Keeping a Personal Technology Radar
Picking Up the Thread
In two earlier posts, Why Technical Breadth Matters More Than Ever and Twenty Minutes a Day for Technical Breadth, I argued that breadth is the new leverage in the AI era, and that 20 minutes a day is the small habit that compounds it. What I didn’t talk about is where the topics come from.
For a while, they came from wherever. A tab I left open. A thread I scrolled past. A thing someone mentioned in a meeting. The list was long and messy, and I kept losing track of what I had already decided was worth my time.
The thing that fixed it for me is a personal technology radar.
The idea is not mine. ThoughtWorks has been publishing a public technology radar twice a year since 2010. I came across it in Fundamentals of Software Architecture by Mark Richards and Neal Ford, the same book behind my last two posts. The format is simple. You sort technologies into four rings: Adopt, Trial, Assess, and Hold, depending on how confident you are in each one.
My Personal Version
Mine is a backlog, not a roadmap. There are no dates, no targets, no “by Q3 I’ll have learned X.” It’s a place to hold things I want to learn, with enough structure that the list does not rot the way a flat note does after a few months.
It rides on top of an inbox. I still dump things into a bookmark folder and a plain note in 5 seconds when I see something interesting. The radar is the next step up. It holds the stuff I have decided is worth tracking, not just stashing. If something is a one-off curiosity, it stays in the inbox. If I am willing to commit to learning it later, it goes on the radar.
That gives it two jobs at once. It is a backlog I pull from for my daily 20 minutes. It is also a forcing function that makes me stay mindful of what is moving in the field. Most weeks, the second job is the one that matters more. The act of deciding whether something is an Assess or a Trial is what keeps me reading and listening with intent, instead of skimming.
The shape is the same as ThoughtWorks’s. Four rings, four quadrants. What changes is the intent. The rings do not mean “what my team should adopt.” They mean “what I am doing with this thing in my own learning.”
The four quadrants are how I split things up: Techniques, Tools, Platforms, and Languages & Frameworks. Same as the original. They keep the table scannable when it gets long.
Here is what the four rings actually mean for me.
- Adopt: already in my hands, I lean on it.
- Trial: next on the list to actually try.
- Assess: curious, want to understand the shape, not committing time yet.
- Hold: aware of it, deliberately not reaching for it.

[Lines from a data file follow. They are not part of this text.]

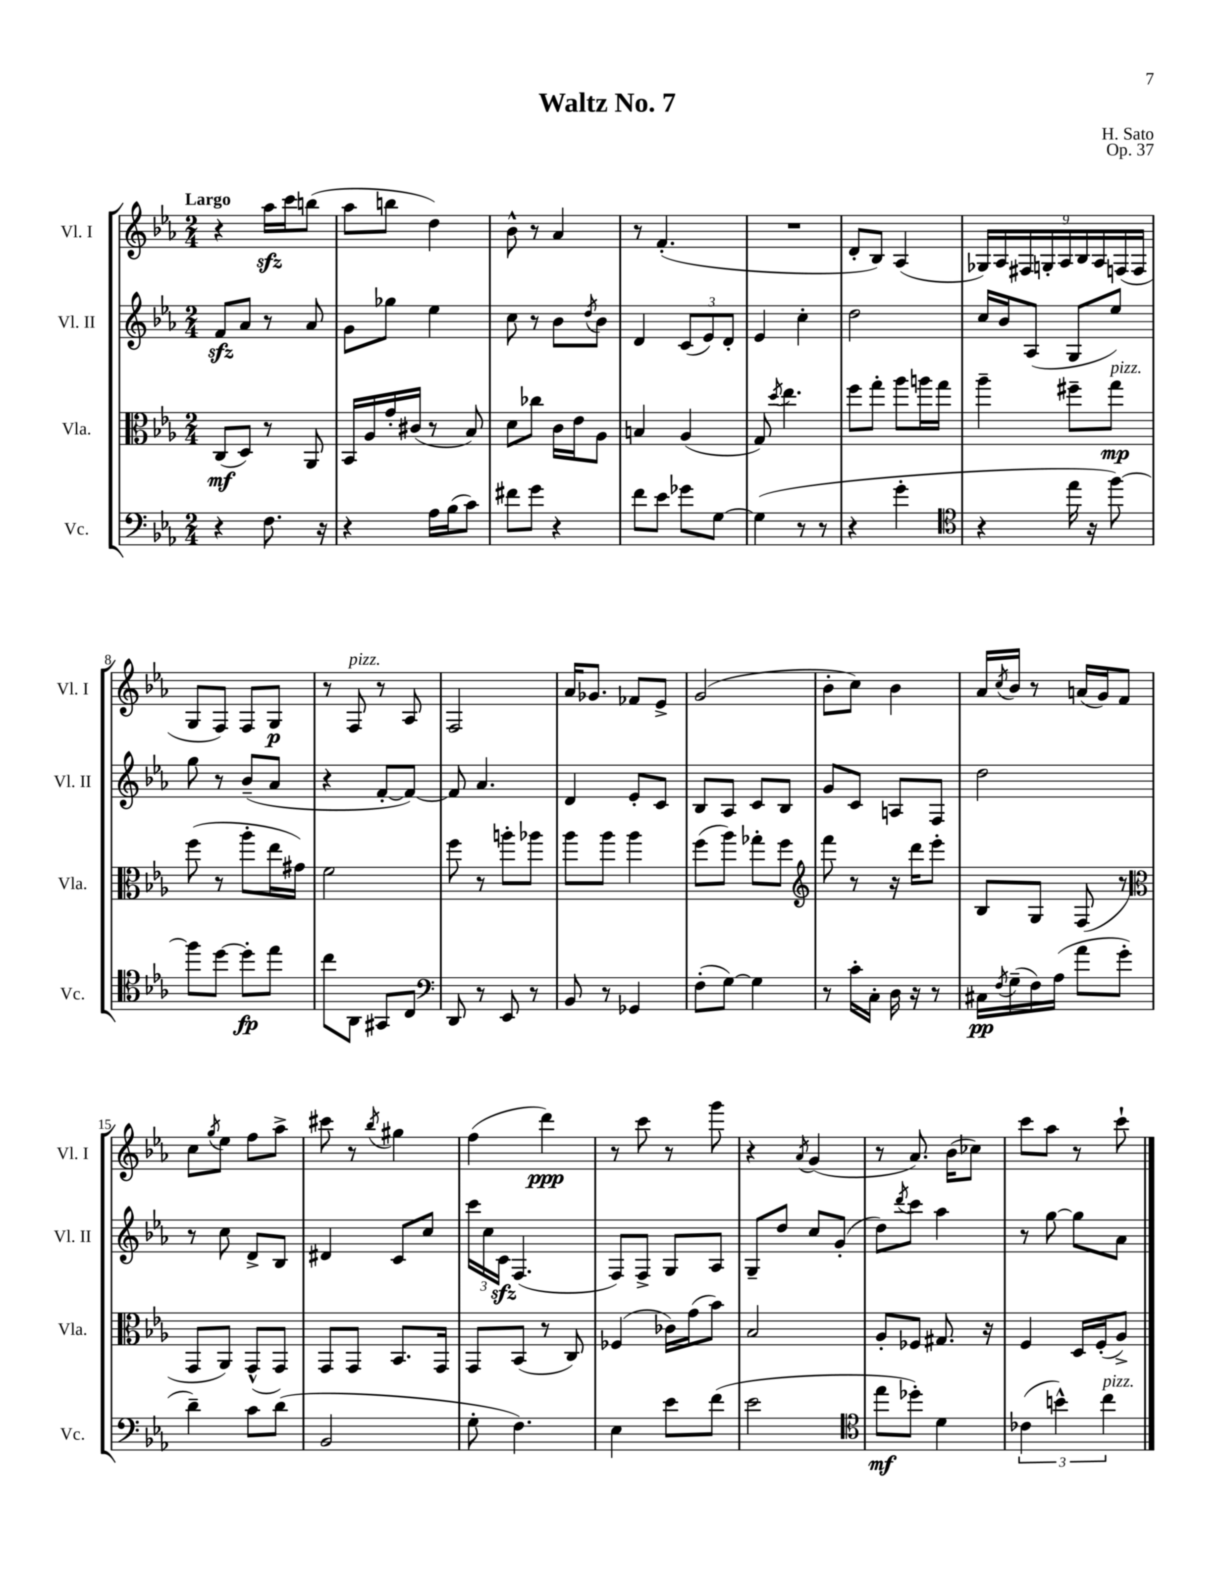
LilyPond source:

\header { title = "Waltz No. 7" composer = "H. Sato" opus = "Op. 37" }
<<
\new StaffGroup <<
\new Staff = "s0" \with { instrumentName = "Vl. I" shortInstrumentName = "Vl. I" } {
    \clef treble \key ees \major \numericTimeSignature \time 2/4 \tempo "Largo"
    r4 aes''16\sfz c'''16 b''8( |
    aes''8 b''8 d''4) |
    bes'8-^ r8 aes'4 |
    r8 f'4.-.( |
    R2 |
    d'8-. bes8) aes4( |
    \tuplet 9/8 { ges16) aes16 fis16 g16-. aes16 bes16 aes16 f16( f16 } |
    g8 f8) f8 g8\p |
    r8 f8^\markup { \italic "pizz." } r8 aes8 |
    f2 |
    aes'16 ges'8. fes'8 ees'8-> |
    g'2( |
    bes'8-. c''8) bes'4 |
    aes'16 \acciaccatura { c''8 } bes'16 r8 a'16( g'16) f'8 |
    c''8 \acciaccatura { g''8 } ees''8 f''8 aes''8-> |
    cis'''8 r8 \acciaccatura { bes''8 } gis''4 |
    f''4( d'''4\ppp) |
    r8 c'''8 r8 g'''8 |
    r4 \acciaccatura { aes'8 } g'4( |
    r8 aes'8.) bes'16( ces''8) |
    c'''8 aes''8 r8 c'''8-! \bar "|." |
}
\new Staff = "s1" \with { instrumentName = "Vl. II" shortInstrumentName = "Vl. II" } {
    \clef treble \key ees \major \numericTimeSignature \time 2/4
    f'8\sfz aes'8 r8 aes'8 |
    g'8 ges''8 ees''4 |
    c''8 r8 bes'8 \acciaccatura { d''8 } bes'8 |
    d'4 \tuplet 3/2 { c'8( ees'8) d'8-. } |
    ees'4 c''4-. |
    d''2 |
    c''16 bes'16 aes8( g8 ees''8) |
    g''8 r8 bes'8--( aes'8 |
    r4 f'8~-. f'8~) |
    f'8 aes'4. |
    d'4 ees'8-. c'8 |
    bes8 aes8 c'8 bes8 |
    g'8 c'8 a8 f8 |
    d''2 |
    r8 c''8 d'8-> bes8 |
    dis'4 c'8 c''8 |
    \tuplet 3/2 { c'''16 c''16 c'16\sfz } f4.( |
    f8) f8-> g8 aes8 |
    g8-- d''8 c''8 g'8-.( |
    d''8) \acciaccatura { d'''8 } c'''8 aes''4 |
    r8 g''8~ g''8 aes'8 \bar "|." |
}
\new Staff = "s2" \with { instrumentName = "Vla." shortInstrumentName = "Vla." } {
    \clef alto \key ees \major \numericTimeSignature \time 2/4
    c8\mf( d8) r8 aes,8 |
    bes,16 aes16 g'16-. cis'16( r8 bes8) |
    d'8 ces''8 c'16 ees'16 aes8 |
    b4 aes4( |
    g8) \acciaccatura { d''8 } ees''4. |
    f''8 g''8-. aes''8 a''16 g''16 |
    aes''4-- fis''8-- g''8\mp^\markup { \italic "pizz." } |
    f''8( r8 aes''8-. ees''16 gis'16) |
    f'2 |
    f''8 r8 a''8-. aes''8 |
    aes''8 aes''8 aes''4 |
    f''8( aes''8) ges''8-. f''8 |
    \clef treble f'''8 r8 r16 d'''16 ees'''8-. |
    bes8 g8 f8( r8 |
    \clef alto g,8 aes,8) g,8-^( g,8) |
    g,8 g,8 bes,8. g,16 |
    g,8 bes,8( r8 c8) |
    fes4( ces'16) g'16( bes'8) |
    bes2 |
    aes8-. fes8 gis8. r16 |
    f4 d16 f16-.( aes8->) \bar "|." |
}
\new Staff = "s3" \with { instrumentName = "Vc." shortInstrumentName = "Vc." } {
    \clef bass \key ees \major \numericTimeSignature \time 2/4
    r4 f8. r16 |
    r4 aes16 bes16( c'8) |
    fis'8 g'8 r4 |
    f'8 ees'8 ges'8 g8~ |
    g4( r8 r8 |
    r4 g'4-. |
    \clef tenor r4 ees''16 r16 f''8~) |
    f''8 d''8~ d''8-.\fp ees''8 |
    c''8 aes,8 gis,8 c8 |
    \clef bass d,8 r8 ees,8 r8 |
    bes,8 r8 ges,4 |
    f8-.( g8~) g4 |
    r8 c'16-. c16-. d16 r16 r8 |
    cis16\pp \acciaccatura { f8 } g16--( f16) aes16( aes'8 g'8-. |
    d'4--) c'8 d'8( |
    bes,2 |
    g8-. f4.) |
    ees4 ees'8 f'8( |
    ees'2 |
    \clef tenor ees''8\mf des''8-.) d'4 |
    \tuplet 3/2 { ces'4( b'4-^) c''4^\markup { \italic "pizz." } } \bar "|." |
}
>>
>>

The table itself is simple. A name, a ring, a quadrant, and a one-line description. On top of that, I added two columns the original does not have. isNew flags blips I just dropped in, so they do not get lost in a long table. status tracks motion: move_in, move_out, no_change. The status column is what makes the radar feel alive between reviews. A blip moving from Trial to Adopt is a small thing, but seeing the move in the table is satisfying.
I have been keeping it for two months. That is long enough to have something usable, short enough that I am still adjusting how I use it. The plan is to revisit the structure once a quarter.
If you want a starting template, mine is public: my technology radar in Notion.
What’s On Mine Right Now
A small slice, just to show the shape.
- Adopt: Claude Code is my daily driver. MCP is how I plug it into the rest of my world.
- Trial: Eval-driven development. Treating LLM evals like unit tests, and writing them before the feature.
- Assess: OpenTofu, the open-source Terraform fork. I am watching to see if licensing pressure makes a migration worth it.
- Hold: Vibe coding without specs. Fine for a prototype, dangerous in a production codebase.
Most of the radar lives in Trial and Assess. That is intentional. Adopt should be the smallest, highest-confidence ring, not the biggest. Hold is not a graveyard either. It is a deliberate “do not reach for this on instinct” list.
How It Stays Alive
There is no schedule for moving things between rings. A move always has a trigger. I tried it on a small thing. I read enough to form an opinion. I decided the trade-offs are not worth my time. Most moves happen right after a 20-minute session ends, when I have a clearer sense of where the topic actually sits for me. A blip might go from Assess to Trial because I used it once. Another might drop into Hold because I have seen enough to step away.
The signals come from everywhere. Reddit threads, blog posts, conference talks, podcasts, conversations with other engineers. None of it is structured. The radar is what catches it before it disappears.
The loop with the 20-minute habit is simple. Open the radar. Pick the blip that is most worth closing today. Spend 20 minutes on it. If I came out the other side with a clearer view, I update the status. If I did not, I leave it alone and pick a different one tomorrow.
That is the whole system.
Closing
Two months in, the reason this works for me is not the table or the columns or even the rings. It is that curiosity needs a system. Without one, the new things I encounter every week slip past me. With one, I can see what I am committing to learn, and what I am choosing not to.
If the pace of new tech in the AI era feels like a lot, and you are not sure how to keep up without burning out, try a radar. It does not have to be big or pretty. It just has to be a place where the things you want to learn stop disappearing.